● **GIVEN PASSAGE**:
BEGIN
The news release highlights a new clinical trial using a twice daily lotion containing what we’re told is “good bacteria” used to fight “bad bacteria” in order to restore the “natural microbial balance” of patients with eczema, or atopic dermatitis.
The premise of this research is that introducing “good bacteria” might decrease the population of Staphlococcus aureus — a bacterium that’s part of the normal flora of our skin and respiratory tract, and speculated to play a role in making eczema worse.
But as with many treatments based on the microbiome, the benefits are touted with language that — although it sounds reasonable and appealing — is not backed by existing research. In fact, here there is no research. The sponsors are still recruiting volunteers for the trial. That should have been made more clear.
The news release does explain why a less toxic alternative might have advantages over existing therapies such as antibiotics and corticosteroids.
Eczema is a very common skin disorder that is notoriously difficult to treat. Finding an effective and non-toxic treatment alternative would be a boon to both patients and those who might develop such a treatment.
But it’s important to note that the cause of eczema is unknown; it’s thought to be triggered by a combination of genetic and environmental factors. That’s why treatment is focused on minimizing possible triggers and symptoms. It’s also a disease that can repeatedly flare up and significantly compromise people’s quality of life.
A non-toxic therapy — as this approach promises to be — could have a major impact on the lives of these people, some of whom are quite incapacitated by this disease. Promising them a long-term solution based on very preliminary, unpublished results is unwarranted. It is very unlikely that one approach, such as altering the microbiome, will yield results for a majority of eczema sufferers.
This lotion is still in clinical trials. Pricing is most likely unavailable.
We’re told the lotion contains “beneficial bacteria to fight harmful bacteria,” and the lead investigator is quoted as saying that this will “help the skin gain back it’s natural balance and create that barrier needed to keep it healthy.”
But we’re given no data from the trials to support this. We’re also not given any context regarding what good bacteria, natural balance, or “that barrier” are.
The only example of a “bad” bacteria mentioned is Staphylococcus aureus. The news release informs us that Staph. aureus makes eczema worse. Previous studies have shown that high levels of Staph. aureus do correlate with increasing severity of eczema.
The lead investigator suggests that applying the lotion twice a day will “eliminate all staph aureus.” But there’s no evidence included to show that this lotion actually improves the eczema.
It should have been acknowledged that staph aureas colonization might be associated with eczema severity and not a cause of it. For example, if people with more severe eczema scratch more, they are more likely to colonize themselves with bacteria they pick up in the environment around them. This does not indicate that reducing the staph will result in improvement of the underlying disorder.
No potential harms from using the lotion are mentioned.
Could there be allergic reactions? If the lotion does, indeed, reduce the amount of Staph. aureus on the skin, are there consequences to that? Or consequences to changing the skin’s microbial balance in general?
Also, many eczema patients are acutely aware that their skin is not just fragile, but also may have open sores; should a bacterial lotion be applied to broken skin? And does this put them at risk of a bacterial infection that can spread?
It’s mentioned that “there is more research to be done” but it’s unclear whether any people have thus far been tested. The release also alludes to a future safety trial and a larger study “to see if the benefits of bacterial cream can truly provide a permanent solution for eczema patients.” This is a far cry from the claims that this cream “restores the natural balance of healthy skin,” and has the potential to be “a long-term solution.”
END
● **GIVEN DATA**:
BEGIN
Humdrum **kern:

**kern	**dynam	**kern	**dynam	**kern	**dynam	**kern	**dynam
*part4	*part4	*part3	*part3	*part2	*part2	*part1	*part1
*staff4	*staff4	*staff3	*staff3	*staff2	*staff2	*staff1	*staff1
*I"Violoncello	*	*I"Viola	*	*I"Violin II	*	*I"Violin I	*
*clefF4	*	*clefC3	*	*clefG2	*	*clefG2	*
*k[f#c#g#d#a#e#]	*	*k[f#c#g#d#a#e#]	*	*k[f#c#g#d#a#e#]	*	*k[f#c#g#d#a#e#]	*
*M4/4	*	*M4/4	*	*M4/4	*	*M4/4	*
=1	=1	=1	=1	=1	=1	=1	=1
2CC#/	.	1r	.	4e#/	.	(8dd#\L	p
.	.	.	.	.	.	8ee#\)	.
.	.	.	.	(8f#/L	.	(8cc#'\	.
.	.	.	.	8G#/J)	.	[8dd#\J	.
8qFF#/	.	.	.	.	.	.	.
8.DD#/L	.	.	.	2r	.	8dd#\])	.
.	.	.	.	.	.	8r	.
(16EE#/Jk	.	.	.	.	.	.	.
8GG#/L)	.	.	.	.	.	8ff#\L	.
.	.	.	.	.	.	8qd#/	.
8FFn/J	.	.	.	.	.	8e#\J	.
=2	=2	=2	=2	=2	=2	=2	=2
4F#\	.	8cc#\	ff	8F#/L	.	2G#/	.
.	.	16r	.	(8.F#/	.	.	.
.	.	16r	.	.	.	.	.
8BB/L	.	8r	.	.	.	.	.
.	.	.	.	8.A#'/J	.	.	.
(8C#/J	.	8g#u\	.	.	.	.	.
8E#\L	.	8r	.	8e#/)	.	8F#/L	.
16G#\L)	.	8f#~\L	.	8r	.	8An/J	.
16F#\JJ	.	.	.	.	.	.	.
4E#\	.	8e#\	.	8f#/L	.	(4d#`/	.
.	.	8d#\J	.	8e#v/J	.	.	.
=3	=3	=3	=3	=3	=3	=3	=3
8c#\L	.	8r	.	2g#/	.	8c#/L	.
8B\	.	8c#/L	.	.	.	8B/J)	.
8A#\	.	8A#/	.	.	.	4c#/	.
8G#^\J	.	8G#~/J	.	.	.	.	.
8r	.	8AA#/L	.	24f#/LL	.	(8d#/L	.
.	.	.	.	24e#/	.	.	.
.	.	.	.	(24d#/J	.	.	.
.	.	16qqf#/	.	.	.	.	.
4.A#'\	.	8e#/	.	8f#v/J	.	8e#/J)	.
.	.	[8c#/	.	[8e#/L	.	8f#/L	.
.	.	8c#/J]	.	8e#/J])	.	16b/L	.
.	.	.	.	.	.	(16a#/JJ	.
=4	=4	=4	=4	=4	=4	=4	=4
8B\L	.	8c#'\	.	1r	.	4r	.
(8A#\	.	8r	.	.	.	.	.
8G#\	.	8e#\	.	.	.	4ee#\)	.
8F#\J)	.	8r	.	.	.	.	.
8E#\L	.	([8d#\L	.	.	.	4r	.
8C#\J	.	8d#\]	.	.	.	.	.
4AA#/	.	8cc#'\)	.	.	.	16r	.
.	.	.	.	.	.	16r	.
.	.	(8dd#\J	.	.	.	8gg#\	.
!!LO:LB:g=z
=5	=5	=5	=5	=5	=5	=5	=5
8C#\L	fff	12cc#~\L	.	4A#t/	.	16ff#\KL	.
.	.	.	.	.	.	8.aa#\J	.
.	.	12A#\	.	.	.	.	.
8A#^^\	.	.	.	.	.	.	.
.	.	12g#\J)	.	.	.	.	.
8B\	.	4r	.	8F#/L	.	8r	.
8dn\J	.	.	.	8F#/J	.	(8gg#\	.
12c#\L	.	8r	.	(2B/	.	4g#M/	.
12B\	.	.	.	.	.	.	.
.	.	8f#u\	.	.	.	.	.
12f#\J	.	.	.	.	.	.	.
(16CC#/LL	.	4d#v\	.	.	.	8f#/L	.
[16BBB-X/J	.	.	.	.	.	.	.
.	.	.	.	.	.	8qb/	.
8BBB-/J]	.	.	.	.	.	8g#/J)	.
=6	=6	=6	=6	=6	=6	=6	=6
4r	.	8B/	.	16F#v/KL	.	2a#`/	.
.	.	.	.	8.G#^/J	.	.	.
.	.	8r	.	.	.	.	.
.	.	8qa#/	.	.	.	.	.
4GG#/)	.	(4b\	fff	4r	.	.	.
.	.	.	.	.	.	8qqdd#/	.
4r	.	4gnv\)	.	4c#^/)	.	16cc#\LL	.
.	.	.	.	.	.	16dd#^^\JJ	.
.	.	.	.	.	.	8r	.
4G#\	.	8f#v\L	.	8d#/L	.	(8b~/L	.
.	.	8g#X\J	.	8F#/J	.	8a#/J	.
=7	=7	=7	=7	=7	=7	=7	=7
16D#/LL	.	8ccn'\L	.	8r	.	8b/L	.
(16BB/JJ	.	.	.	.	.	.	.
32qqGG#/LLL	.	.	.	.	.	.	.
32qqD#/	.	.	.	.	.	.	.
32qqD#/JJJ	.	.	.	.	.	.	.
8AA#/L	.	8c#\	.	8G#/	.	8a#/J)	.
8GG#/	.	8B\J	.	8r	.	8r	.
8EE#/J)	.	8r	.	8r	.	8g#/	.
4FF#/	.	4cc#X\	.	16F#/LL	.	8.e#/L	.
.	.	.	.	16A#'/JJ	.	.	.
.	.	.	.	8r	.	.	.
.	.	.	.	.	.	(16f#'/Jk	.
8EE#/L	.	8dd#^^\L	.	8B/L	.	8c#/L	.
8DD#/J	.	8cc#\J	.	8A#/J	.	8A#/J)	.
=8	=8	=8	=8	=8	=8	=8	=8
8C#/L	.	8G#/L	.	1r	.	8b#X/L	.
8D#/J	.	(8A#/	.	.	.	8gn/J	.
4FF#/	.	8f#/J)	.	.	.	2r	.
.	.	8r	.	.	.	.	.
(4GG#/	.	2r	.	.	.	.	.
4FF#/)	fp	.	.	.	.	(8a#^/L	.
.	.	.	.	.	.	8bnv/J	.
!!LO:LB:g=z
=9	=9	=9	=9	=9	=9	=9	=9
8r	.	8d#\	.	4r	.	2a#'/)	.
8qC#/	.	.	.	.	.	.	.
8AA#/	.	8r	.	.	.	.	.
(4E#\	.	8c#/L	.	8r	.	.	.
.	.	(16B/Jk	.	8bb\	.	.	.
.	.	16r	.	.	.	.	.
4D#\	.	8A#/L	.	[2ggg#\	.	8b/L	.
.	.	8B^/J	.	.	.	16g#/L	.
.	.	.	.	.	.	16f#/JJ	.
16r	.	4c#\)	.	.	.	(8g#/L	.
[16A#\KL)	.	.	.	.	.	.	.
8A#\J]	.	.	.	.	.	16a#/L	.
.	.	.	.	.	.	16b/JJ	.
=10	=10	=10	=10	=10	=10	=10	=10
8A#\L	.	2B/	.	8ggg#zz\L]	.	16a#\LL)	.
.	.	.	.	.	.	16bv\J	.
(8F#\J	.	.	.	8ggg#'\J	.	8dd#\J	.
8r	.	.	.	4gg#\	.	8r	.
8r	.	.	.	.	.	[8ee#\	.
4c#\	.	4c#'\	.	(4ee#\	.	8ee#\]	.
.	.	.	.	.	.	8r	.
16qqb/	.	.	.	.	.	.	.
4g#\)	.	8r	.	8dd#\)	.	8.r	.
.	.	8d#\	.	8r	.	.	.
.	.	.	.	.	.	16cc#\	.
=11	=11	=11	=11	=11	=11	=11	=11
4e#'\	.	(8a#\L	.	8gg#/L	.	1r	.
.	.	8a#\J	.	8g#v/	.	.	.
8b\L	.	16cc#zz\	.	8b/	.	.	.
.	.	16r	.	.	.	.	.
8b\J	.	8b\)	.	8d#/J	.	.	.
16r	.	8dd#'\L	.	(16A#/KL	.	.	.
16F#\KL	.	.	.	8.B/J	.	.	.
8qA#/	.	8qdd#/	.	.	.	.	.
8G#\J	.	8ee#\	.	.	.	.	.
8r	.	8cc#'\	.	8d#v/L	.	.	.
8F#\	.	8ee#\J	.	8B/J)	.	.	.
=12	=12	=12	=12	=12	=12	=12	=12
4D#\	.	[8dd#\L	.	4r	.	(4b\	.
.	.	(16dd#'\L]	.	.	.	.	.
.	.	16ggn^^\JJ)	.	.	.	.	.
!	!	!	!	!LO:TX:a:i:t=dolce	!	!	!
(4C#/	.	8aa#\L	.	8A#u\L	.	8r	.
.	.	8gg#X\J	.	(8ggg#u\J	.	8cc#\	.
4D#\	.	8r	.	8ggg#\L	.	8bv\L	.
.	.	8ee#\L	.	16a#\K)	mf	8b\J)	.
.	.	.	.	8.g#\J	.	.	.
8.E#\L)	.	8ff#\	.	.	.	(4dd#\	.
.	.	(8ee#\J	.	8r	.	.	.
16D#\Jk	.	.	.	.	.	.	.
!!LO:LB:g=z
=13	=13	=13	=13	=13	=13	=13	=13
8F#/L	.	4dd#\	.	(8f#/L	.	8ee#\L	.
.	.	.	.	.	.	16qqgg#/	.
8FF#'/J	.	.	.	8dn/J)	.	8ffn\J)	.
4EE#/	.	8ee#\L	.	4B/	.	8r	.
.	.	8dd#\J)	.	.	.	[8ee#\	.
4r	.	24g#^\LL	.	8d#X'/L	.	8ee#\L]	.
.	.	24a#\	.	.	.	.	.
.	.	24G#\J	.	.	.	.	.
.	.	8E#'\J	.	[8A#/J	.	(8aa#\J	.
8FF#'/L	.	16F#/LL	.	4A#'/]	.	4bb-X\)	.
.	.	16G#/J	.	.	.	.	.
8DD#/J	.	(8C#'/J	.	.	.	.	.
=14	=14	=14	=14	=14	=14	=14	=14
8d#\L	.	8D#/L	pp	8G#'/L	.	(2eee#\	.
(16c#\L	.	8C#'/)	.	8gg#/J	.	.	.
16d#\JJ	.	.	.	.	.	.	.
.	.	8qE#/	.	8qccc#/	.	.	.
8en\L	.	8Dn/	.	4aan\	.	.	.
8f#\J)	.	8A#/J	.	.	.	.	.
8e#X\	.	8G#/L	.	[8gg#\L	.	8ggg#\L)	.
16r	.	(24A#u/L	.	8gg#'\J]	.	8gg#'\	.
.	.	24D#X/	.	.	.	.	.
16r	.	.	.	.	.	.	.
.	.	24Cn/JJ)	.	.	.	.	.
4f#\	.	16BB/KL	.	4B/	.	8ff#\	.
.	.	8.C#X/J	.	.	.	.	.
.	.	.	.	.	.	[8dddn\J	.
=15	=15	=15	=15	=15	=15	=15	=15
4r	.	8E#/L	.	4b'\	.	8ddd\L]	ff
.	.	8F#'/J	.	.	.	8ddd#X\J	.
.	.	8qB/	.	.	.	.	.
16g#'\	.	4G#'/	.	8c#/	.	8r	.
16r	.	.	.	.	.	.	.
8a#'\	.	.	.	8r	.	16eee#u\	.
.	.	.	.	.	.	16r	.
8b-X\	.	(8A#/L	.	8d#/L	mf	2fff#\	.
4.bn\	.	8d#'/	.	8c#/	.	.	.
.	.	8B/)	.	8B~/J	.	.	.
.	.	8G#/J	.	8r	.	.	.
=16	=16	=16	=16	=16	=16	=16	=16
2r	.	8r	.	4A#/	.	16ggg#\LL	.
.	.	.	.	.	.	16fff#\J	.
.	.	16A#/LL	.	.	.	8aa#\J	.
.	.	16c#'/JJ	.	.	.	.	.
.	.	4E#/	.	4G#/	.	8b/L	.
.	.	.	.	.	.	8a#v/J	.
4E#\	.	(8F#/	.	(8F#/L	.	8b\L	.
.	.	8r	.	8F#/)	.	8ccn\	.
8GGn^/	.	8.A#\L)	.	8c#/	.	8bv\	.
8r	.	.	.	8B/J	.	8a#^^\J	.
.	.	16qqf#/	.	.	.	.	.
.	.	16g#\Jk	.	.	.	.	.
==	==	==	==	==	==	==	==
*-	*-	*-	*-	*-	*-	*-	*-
END
● **TASKS TO PERFORM**:
#1 In one to three sentences, explain why, according to the review of the eczema lotion news release, eczema treatment is focused on minimizing possible triggers and symptoms.
#2 Reproduce everything in the review of the eczema lotion news release from "The lead investigator suggests" down to "lotion are mentioned.".

● **RESPONSES PER TASK**:
#1 Eczema treatment is focused on minimizing possible triggers and symptoms because the cause of eczema is unknown. It is thought to be triggered by a combination of genetic and environmental factors.

#2
The lead investigator suggests that applying the lotion twice a day will “eliminate all staph aureus.” But there’s no evidence included to show that this lotion actually improves the eczema.
It should have been acknowledged that staph aureas colonization might be associated with eczema severity and not a cause of it. For example, if people with more severe eczema scratch more, they are more likely to colonize themselves with bacteria they pick up in the environment around them. This does not indicate that reducing the staph will result in improvement of the underlying disorder.
No potential harms from using the lotion are mentioned.